* **Your task**:
Recast the listing below as a Markdown table with the columns "Row" and "Line", numbering each row and leaving out blank lines. Include only the lines from the line with "left knee: (266, 282, -36)" through the end of the listing, both ends included.

* **Listed records**:
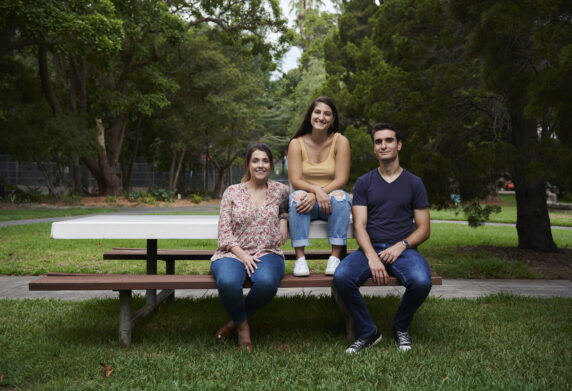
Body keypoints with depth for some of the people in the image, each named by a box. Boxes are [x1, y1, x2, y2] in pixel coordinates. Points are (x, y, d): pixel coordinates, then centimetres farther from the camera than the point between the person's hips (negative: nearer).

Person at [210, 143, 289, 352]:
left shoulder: (280, 190, 11)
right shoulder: (232, 192, 7)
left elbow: (287, 206, 35)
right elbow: (224, 233, 2)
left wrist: (284, 219, 10)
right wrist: (243, 256, -14)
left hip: (267, 254, 1)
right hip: (233, 253, -1)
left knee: (266, 282, -36)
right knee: (227, 282, -37)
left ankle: (236, 321, -4)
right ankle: (242, 326, -4)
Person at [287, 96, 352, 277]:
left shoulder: (340, 142, -4)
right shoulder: (297, 143, -2)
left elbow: (341, 179, -11)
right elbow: (295, 180, -10)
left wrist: (318, 195, -26)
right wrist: (317, 190, -30)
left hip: (331, 201, 0)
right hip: (307, 198, 1)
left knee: (339, 196, -32)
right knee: (297, 197, -31)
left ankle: (335, 257, -29)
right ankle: (300, 258, -32)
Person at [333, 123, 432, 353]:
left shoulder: (414, 183, 11)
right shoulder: (364, 183, 11)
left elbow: (424, 229, 8)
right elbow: (359, 226, 2)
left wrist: (401, 246, -12)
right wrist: (372, 257, -16)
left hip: (403, 249, 0)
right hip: (370, 248, 1)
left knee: (421, 282, -33)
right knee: (341, 277, -30)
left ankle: (401, 328, 1)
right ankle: (367, 332, -6)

* **Answer**:
| Row | Line |
|---|---|
| 1 | left knee: (266, 282, -36) |
| 2 | right knee: (227, 282, -37) |
| 3 | left ankle: (236, 321, -4) |
| 4 | right ankle: (242, 326, -4) |
| 5 | Person at [287, 96, 352, 277]: |
| 6 | left shoulder: (340, 142, -4) |
| 7 | right shoulder: (297, 143, -2) |
| 8 | left elbow: (341, 179, -11) |
| 9 | right elbow: (295, 180, -10) |
| 10 | left wrist: (318, 195, -26) |
| 11 | right wrist: (317, 190, -30) |
| 12 | left hip: (331, 201, 0) |
| 13 | right hip: (307, 198, 1) |
| 14 | left knee: (339, 196, -32) |
| 15 | right knee: (297, 197, -31) |
| 16 | left ankle: (335, 257, -29) |
| 17 | right ankle: (300, 258, -32) |
| 18 | Person at [333, 123, 432, 353]: |
| 19 | left shoulder: (414, 183, 11) |
| 20 | right shoulder: (364, 183, 11) |
| 21 | left elbow: (424, 229, 8) |
| 22 | right elbow: (359, 226, 2) |
| 23 | left wrist: (401, 246, -12) |
| 24 | right wrist: (372, 257, -16) |
| 25 | left hip: (403, 249, 0) |
| 26 | right hip: (370, 248, 1) |
| 27 | left knee: (421, 282, -33) |
| 28 | right knee: (341, 277, -30) |
| 29 | left ankle: (401, 328, 1) |
| 30 | right ankle: (367, 332, -6) |